Objective: We sought to quantify Veterans Health Administration (VA) patients' utilization of coronary revascularization in the private sector and to assess the potential impact of directing this care to high-performance hospitals.
Methods: Using VA and New York State administrative and clinical databases, we conducted a retrospective cohort study examining residents of New York State who were enrolled in the VA and underwent either coronary artery bypass graft (CABG) surgery or percutaneous coronary intervention (PCI) in 1999 or 2000 (n=6562) in either the VA or the private sector. We first calculated the proportion of revascularizations obtained in the VA and the private sector. We then identified the private sector hospitals in which these men obtained revascularizations and determined potential changes in mortality and travel burden associated with directing private sector care to high performance hospitals.
Results: VA patients in New York were much more likely to undergo revascularization in the private sector than in VA hospitals: 83% of CABGs (2341/2829) and 87% of PCIs (4054/4665) were obtained in the private sector.
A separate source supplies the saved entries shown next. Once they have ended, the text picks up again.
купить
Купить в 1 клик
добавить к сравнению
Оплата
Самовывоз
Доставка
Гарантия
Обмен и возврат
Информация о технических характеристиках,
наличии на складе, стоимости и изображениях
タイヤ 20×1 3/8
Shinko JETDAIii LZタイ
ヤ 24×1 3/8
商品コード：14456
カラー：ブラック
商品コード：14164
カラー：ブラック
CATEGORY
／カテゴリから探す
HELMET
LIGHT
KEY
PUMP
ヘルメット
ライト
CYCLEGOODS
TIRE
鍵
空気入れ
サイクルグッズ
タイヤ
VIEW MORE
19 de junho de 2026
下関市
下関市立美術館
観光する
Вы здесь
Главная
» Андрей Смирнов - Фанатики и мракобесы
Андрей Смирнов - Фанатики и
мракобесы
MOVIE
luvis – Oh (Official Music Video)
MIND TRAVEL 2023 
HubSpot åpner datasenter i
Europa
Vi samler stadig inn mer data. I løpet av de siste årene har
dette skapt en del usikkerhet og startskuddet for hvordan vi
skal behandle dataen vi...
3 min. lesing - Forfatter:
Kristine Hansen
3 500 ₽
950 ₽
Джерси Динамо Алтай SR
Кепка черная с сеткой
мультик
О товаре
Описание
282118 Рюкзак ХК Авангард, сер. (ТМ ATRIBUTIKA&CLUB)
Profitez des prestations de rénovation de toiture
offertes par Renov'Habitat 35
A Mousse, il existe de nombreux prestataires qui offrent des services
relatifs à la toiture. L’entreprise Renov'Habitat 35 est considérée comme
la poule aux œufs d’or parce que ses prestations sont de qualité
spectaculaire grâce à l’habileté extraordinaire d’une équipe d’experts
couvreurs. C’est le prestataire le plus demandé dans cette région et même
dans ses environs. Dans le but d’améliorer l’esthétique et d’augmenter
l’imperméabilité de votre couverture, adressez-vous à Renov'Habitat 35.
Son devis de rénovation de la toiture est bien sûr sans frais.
Private sector utilization was distributed evenly across high- and low-mortality hospitals. Directing private-sector CABG surgery to high-performance hospitals could have reduced expected mortality by 24% (from 2.3% to 1.7%) and would only increase median travel time from 21 to 30 minutes. The benefit of redirecting PCI care is minimal.
Conclusions: For high-mortality procedures that veterans frequently obtain in the private sector, like CABG, directing care to high-performance hospitals may be an effective way to improve outcomes for veterans.